Lo que está ocurriendo en Nuevo León es además de una clara persecución política, la muestra de que el sistema electoral no funciona para lo que debiera y en lugar de fortalecer el régimen democrático, lo vulnera por varios lados.
Las reformas político-electorales han tenido su origen en la desconfianza de los jugadores, después de cada elección los actores políticos empujan cambios al sistema electoral dirigidos supuestamente a limitar los excesos de unos o de otros, según haya sido el resultado de las elecciones.
En la década de los noventa, los principales cambios respondieron a demandas de las oposiciones de ese entonces, autonomía del arbitro electoral, padrón electoral con controles para evitar fraudes, financiamiento público a los partidos para poner el piso parejo, descentralización de las instituciones electorales, creación de un tribunal especializado, la posibilidad de alianzas, coaliciones y candidaturas comunes y otras tantas que en suma permitieron el primer gobierno sin mayoría en 1997 y la primera alternancia en el año 2000.
Sin embargo, las reformas electorales de este siglo, han sido ambivalentes, atendiendo algunas asignaturas pendientes como la reelección, la democracia participativa y el voto en el extranjero; pero en otros sentidos regresivas, pues responden, no ya a una demanda social generalizada de democratización del sistema, sino a los intereses de los actores políticos y a las rabietas de otros que perdieron las elecciones y asumen que cambiando las reglas del juego, tendrán mayores posibilidades de acceder y mantenerse en el poder.
Los dos ejemplos más claros fueron el cambio al modelo de comunicación política de la reforma de 2007 y en el 2014, la transformación del IFE en INE, implicando una re centralización de diversas funciones electorales, un modelo de fiscalización exhaustivo y el endurecimiento de las restricciones para la propaganda gubernamental.
Así, llegamos a la elección más importante de la historia del país, con reglas que fiscalizan hasta el último centavo que se gasta en las campañas o por lo menos eso se pretende, pero a pesar de ello no se ha erradicado el clientelismo; con regulaciones en materia de comunicación política que impiden a los gobiernos informar, pero no cuentan con mecanismos efectivos para evitar que el presidente de la República haga campaña desde sus conferencias; con una formula que privilegia la sobre representación de las mayorías en el Congreso de la Unión y afecta la pluralidad; con la primera reelección en el ámbito federal que no tiene leyes secundarias y que en lugar de anclar las candidaturas a los resultados en el ejercicio del cargo, se sigue dejando a la discrecionalidad de las dirigencias partidistas la postulación de candidatos; con la inexistencia de urnas electrónicas que permitan votar de forma segura en tiempos de pandemia, entre otros pendientes.

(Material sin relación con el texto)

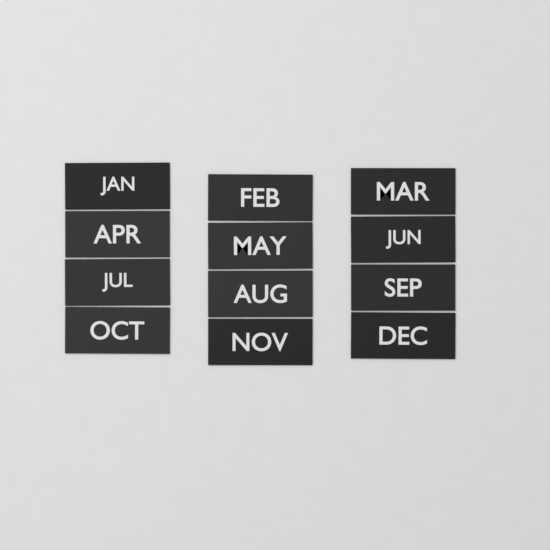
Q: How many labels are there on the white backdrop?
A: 12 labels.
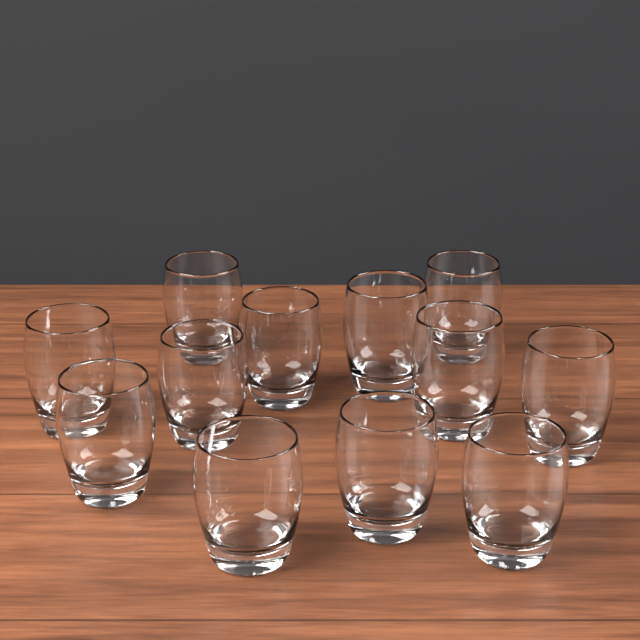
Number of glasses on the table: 12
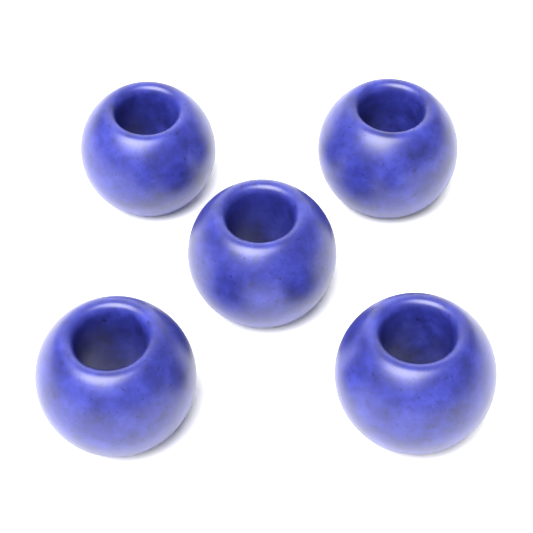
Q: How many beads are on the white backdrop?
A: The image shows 5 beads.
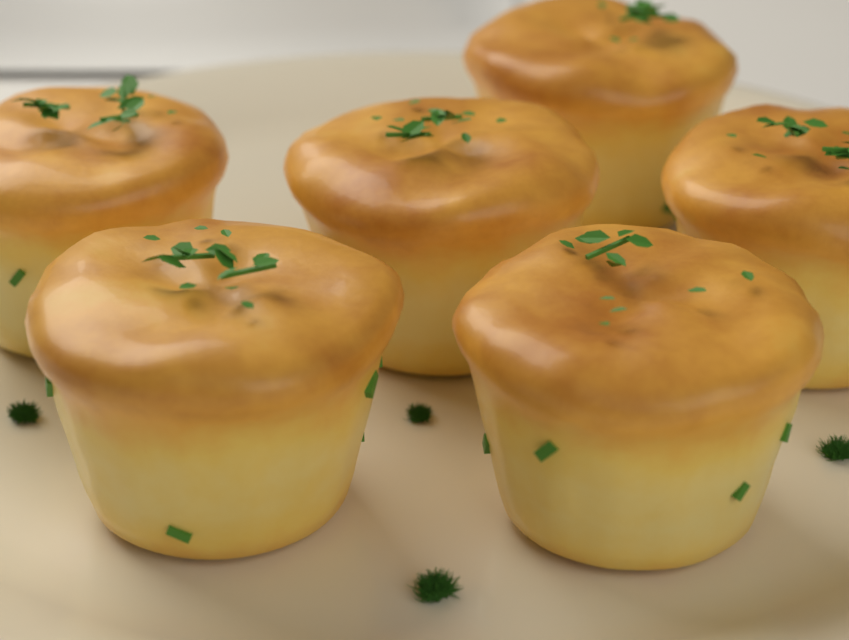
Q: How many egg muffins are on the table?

Adicional a los cambios de 2014, tres reformas impulsadas después de la elección de 2018 se suman al marco que norma el proceso electoral actual, por un lado la reforma constitucional por la que se estableció como delito grave, es decir que amerita prisión preventiva oficiosa, el uso de programas sociales con fines electorales; la reformas en materia de revocación de mandato y las iniciativas no concluidas para que agresores sexuales, deudores alimenticios y personas con antecedentes de violencia familiar no lleguen al poder, que quedaron en lineamientos emitidos por el órgano electoral.
De estos últimos quizá el más significativo es el que dota a los procesos electorales de una visión punitiva, que amerita prisión. Es en ese resquicio constitucional en el que el gobierno intenta amparar su proceder en Nuevo León, así como en el uso político de la institución de procuración de justicia, que supuestamente es autónoma, pero que a todas luces responde a los intereses del presidente y el partido en el gobierno.

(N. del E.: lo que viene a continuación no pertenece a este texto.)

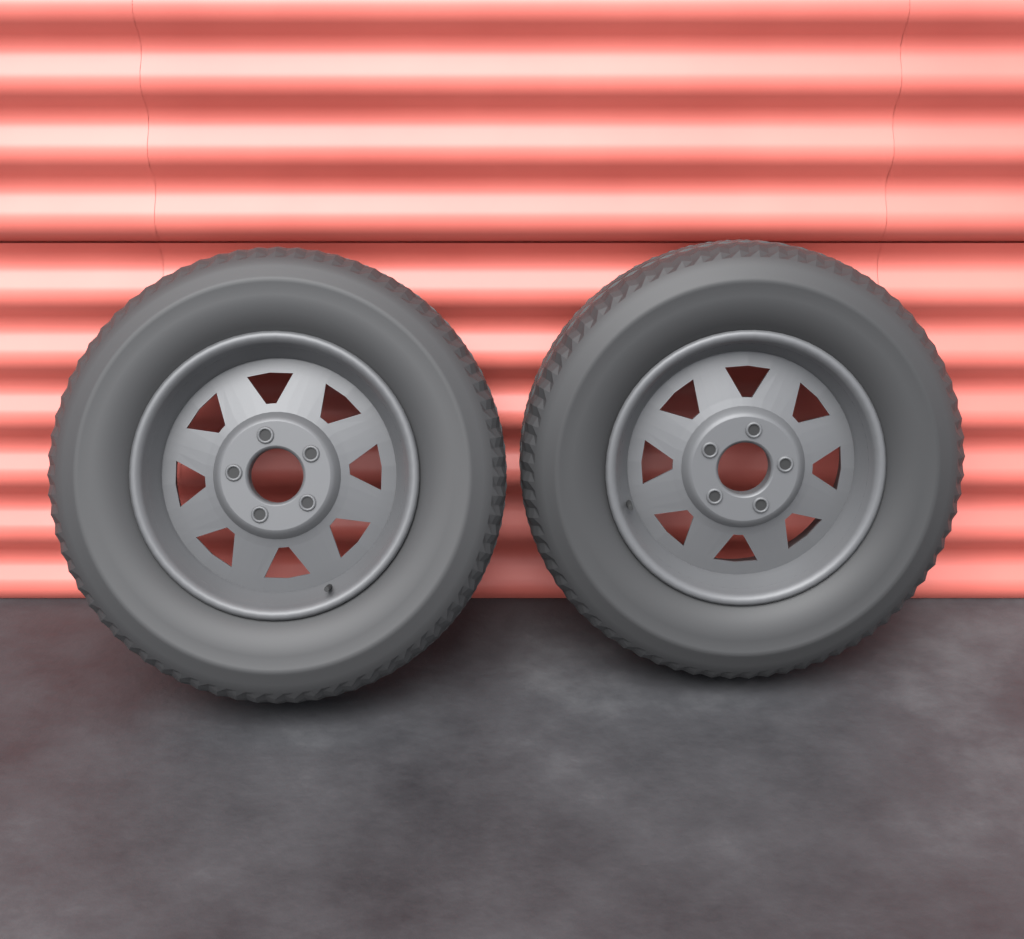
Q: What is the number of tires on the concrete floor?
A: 2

Una Fiscalía a modo, la Unidad de Inteligencia Financiera persecutora de adversarios y la posibilidad que da la reforma constitucional de llevar a prisión a los opositores para sacarlos del camino, son el peor de los cocteles antidemocráticos.

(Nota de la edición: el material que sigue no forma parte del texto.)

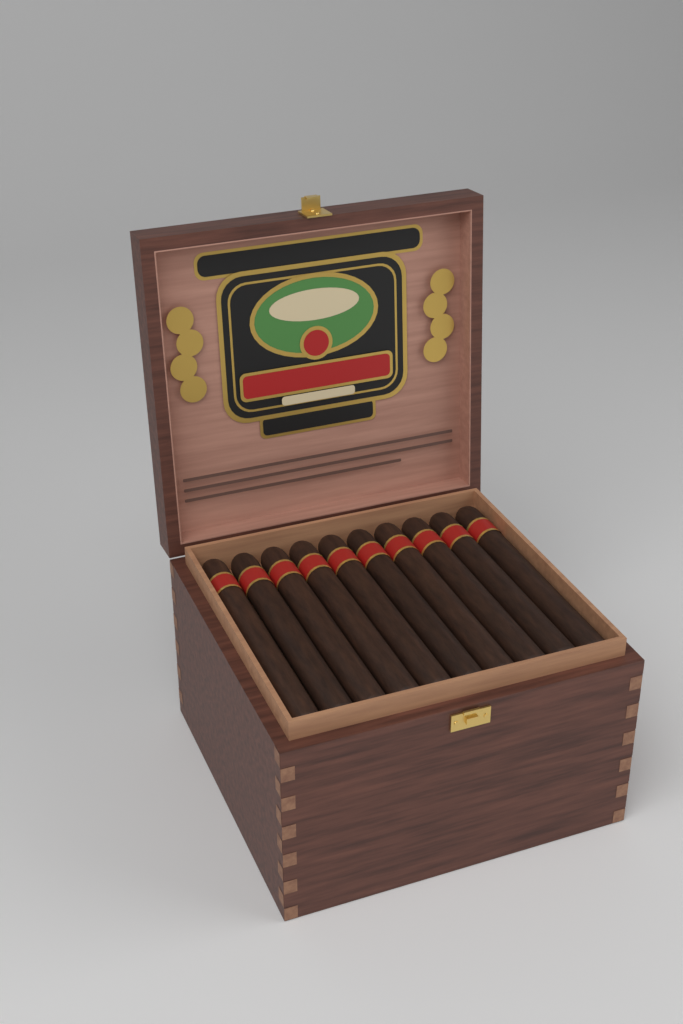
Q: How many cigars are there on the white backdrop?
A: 10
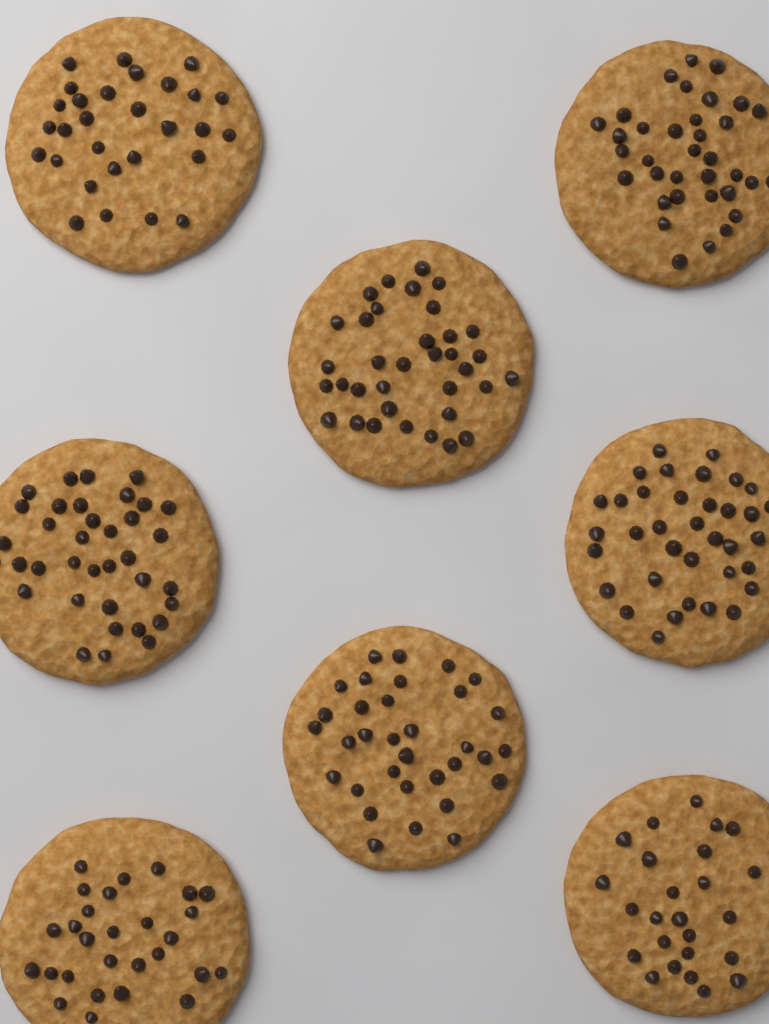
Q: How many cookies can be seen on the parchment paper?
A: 8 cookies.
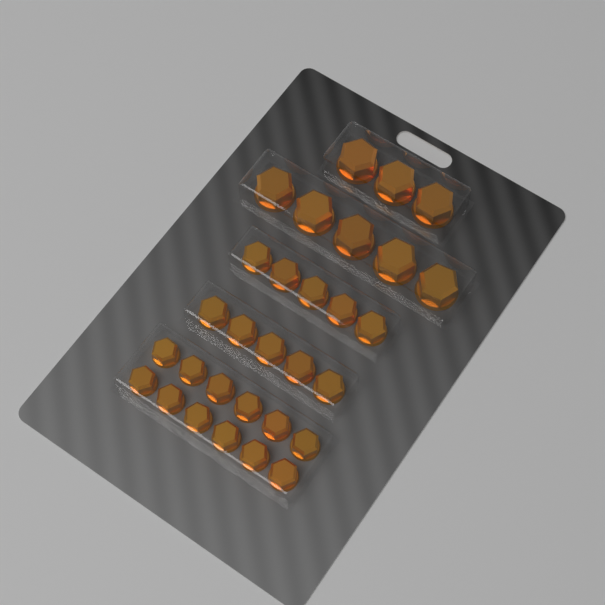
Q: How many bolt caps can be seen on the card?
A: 30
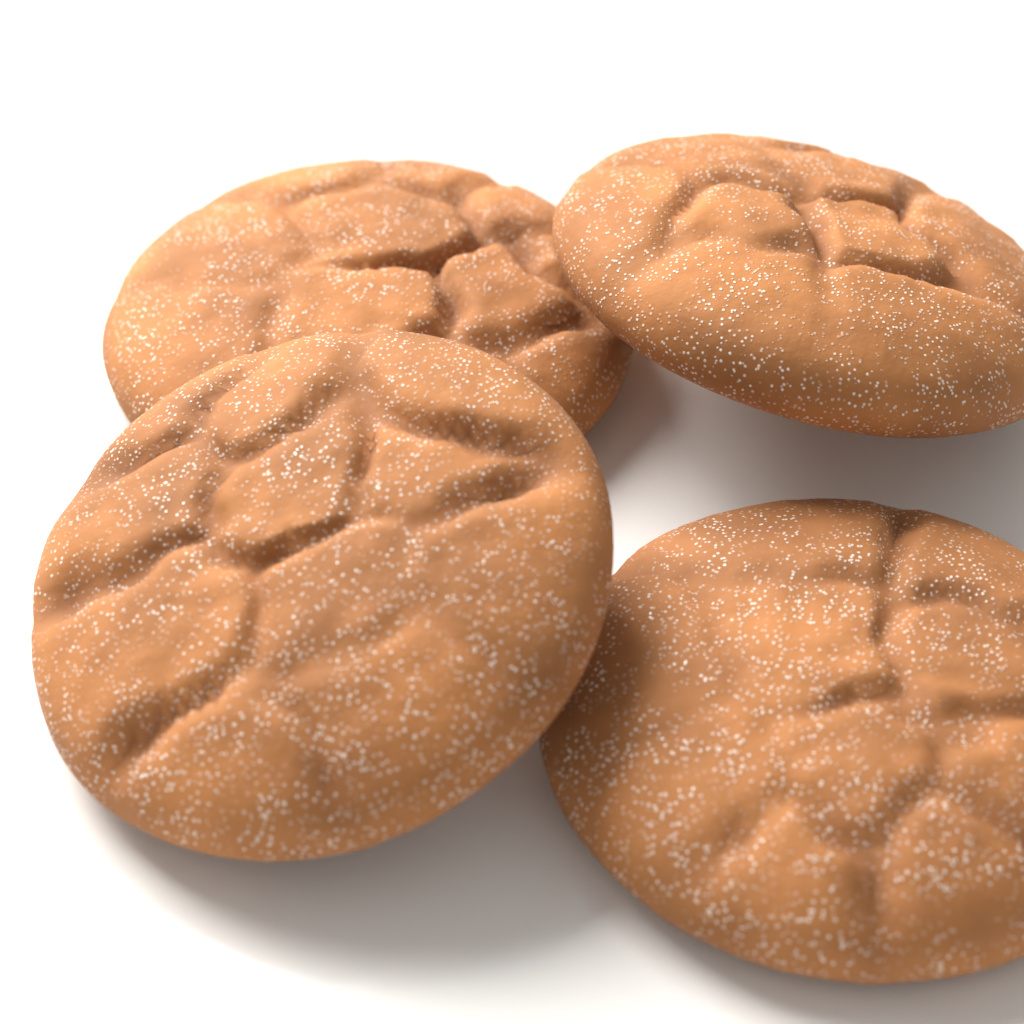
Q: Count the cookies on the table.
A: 4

Para qué queremos una reforma electoral, para que vaya en el sentido de fortalecer el régimen democrático y atienda las asignaturas pendientes como el voto electrónico, la sobre representación o la segunda vuelta electoral, o bien, para ir en la ruta contraria de darle más poder al poder, como propone el coordinador de la mayoría parlamentaria en el Senado de la República, desaparecer y callar al INE y al Tribunal para dejar en manos del gobierno las elecciones; definitivamente esa no es la reforma democrática que necesita el país.